Conservation may appear to retain primacy in the new hierarchy of values, tabled last week in parliament. However, an amendment to Section 6 of the Conservation Act will require DOC to “recognise the economic opportunities that arise from the use and development of land and other natural resources” on public conservation land, and to “enable this use and development to the greatest extent practicable” under the laws. Similar language is repeated in the new purpose provisions for planning and concessions.

These changes serve to reduce constraints on economic development and the grounds for any legal challenges to that development. This is intentional – the retrospective supplementary analysis report on the changes to the Conservation Act’s purpose noted that the government’s primary objective was to enable greater economic development on public conservation land, while mitigating the risks of legal challenge was a subsidiary objective.

The changes to the law’s purpose insert the economic development of public conservation land into the heart of considerations made by DOC and the minister of conservation. It places a clear obligation on DOC to enable economic development, whenever possible within the bounds of the law. 

The wording of the proposed clause, “to the greatest extent practicable”, also appears to place relatively greater priority on economic development opportunities than recreation going forward, changing the balance of how DOC manages the land it is entrusted with for the public.

The government’s analysis also briefly acknowledges that the proposed changes will have an impact on the Treaty settlements that refer to the purpose of the Conservation Act, and that cultural values more broadly may be diminished due to greater ability to approve economic development on public conservation land. 

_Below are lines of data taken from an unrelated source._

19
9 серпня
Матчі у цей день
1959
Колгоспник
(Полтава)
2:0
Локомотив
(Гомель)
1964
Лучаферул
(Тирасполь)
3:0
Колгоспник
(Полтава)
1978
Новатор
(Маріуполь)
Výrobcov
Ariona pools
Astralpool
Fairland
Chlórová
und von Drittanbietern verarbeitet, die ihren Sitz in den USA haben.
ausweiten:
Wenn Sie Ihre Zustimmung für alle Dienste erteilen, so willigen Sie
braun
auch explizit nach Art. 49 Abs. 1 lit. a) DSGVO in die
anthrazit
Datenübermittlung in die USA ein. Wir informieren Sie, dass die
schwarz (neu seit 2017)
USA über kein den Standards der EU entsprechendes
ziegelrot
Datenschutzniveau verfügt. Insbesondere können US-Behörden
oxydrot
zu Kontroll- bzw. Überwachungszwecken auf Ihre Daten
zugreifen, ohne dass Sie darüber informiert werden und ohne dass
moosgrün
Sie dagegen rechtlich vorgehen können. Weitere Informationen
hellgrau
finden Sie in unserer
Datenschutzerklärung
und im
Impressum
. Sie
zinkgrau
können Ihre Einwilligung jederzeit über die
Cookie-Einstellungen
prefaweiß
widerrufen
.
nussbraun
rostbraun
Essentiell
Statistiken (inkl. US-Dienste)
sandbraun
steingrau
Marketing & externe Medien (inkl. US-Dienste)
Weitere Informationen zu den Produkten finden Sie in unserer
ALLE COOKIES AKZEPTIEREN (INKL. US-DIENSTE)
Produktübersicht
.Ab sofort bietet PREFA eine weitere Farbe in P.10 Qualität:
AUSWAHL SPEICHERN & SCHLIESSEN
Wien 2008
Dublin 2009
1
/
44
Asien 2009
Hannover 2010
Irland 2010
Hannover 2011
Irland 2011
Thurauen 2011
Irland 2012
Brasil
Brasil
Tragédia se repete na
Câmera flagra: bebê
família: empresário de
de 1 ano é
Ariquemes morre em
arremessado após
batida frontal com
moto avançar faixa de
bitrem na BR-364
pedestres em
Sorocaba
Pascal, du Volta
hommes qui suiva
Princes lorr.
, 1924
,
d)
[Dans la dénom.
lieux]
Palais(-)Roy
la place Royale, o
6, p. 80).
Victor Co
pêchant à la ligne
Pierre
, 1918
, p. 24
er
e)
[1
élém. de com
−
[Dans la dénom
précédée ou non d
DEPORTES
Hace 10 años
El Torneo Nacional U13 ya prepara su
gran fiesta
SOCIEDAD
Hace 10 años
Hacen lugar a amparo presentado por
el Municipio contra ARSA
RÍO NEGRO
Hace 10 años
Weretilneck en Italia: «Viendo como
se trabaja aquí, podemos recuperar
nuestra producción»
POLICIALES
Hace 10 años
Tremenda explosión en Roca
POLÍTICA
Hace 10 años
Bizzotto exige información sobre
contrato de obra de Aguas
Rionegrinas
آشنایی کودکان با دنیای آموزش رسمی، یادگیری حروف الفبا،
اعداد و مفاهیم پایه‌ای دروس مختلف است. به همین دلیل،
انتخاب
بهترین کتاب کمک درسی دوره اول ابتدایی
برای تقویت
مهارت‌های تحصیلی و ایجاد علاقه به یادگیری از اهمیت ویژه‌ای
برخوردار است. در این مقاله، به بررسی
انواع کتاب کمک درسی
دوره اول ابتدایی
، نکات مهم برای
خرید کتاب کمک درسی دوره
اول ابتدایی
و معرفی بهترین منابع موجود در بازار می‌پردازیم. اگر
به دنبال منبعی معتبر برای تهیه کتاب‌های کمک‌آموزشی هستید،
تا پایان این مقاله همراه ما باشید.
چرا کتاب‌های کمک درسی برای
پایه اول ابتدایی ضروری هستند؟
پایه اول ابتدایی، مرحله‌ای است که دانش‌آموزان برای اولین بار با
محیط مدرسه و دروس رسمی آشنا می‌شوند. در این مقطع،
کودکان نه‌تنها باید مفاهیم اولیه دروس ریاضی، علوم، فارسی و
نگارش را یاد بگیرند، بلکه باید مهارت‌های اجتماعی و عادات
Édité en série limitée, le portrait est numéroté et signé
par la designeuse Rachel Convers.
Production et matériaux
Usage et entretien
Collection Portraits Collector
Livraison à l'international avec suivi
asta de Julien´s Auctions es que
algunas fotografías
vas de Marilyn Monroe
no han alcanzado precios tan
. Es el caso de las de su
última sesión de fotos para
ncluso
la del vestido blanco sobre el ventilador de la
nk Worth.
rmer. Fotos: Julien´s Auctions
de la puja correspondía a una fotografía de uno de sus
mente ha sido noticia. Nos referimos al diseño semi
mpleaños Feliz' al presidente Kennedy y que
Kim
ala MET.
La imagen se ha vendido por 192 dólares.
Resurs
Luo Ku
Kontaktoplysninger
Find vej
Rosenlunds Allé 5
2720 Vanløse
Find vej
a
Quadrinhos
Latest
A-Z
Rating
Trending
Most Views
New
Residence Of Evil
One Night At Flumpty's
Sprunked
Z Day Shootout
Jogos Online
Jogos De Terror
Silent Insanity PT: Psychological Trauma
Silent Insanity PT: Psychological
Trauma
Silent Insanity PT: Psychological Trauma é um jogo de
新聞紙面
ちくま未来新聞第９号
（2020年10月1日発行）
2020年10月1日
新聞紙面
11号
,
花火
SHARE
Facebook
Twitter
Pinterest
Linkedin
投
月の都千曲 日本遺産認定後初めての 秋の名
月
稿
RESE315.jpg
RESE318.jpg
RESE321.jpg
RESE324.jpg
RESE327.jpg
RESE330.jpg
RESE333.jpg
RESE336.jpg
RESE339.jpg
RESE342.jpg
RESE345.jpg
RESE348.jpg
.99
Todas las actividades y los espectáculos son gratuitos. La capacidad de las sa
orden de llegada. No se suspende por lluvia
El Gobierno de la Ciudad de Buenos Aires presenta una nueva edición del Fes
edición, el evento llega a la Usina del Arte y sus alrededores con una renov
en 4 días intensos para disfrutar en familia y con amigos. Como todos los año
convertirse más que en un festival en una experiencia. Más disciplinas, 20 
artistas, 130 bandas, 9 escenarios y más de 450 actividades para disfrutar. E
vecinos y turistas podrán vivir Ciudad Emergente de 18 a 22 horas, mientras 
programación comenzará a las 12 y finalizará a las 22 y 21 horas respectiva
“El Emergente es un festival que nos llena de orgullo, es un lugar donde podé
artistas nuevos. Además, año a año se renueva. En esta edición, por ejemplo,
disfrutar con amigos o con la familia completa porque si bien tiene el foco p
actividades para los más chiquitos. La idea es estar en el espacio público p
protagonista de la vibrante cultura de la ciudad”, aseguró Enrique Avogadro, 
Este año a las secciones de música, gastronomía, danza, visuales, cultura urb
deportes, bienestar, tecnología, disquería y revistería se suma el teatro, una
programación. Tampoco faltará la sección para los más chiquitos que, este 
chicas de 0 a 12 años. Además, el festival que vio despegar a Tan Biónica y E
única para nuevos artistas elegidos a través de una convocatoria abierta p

The purpose amendment, in combination with the codification of Treaty obligations for certain processes through the bill that have already been criticised, may dramatically alter the conservation landscape for many iwi.

Had this proposal to change the Conservation Act’s purpose been fully shared with the public prior to being introduced to parliament, it would possibly have been challenged in the courts and the Waitangi Tribunal. By introducing the legislation prior to the public becoming aware of this particular change, that path may have been circumvented. 

The Conservation Amendment Bill passed its first reading last Tuesday night with minimal publicity or discussion of the far-reaching changes to the overarching purpose of the Conservation Act.

It is now over to the public to make their views known through the select committee process, with the government intending to pass the bill into law before the election.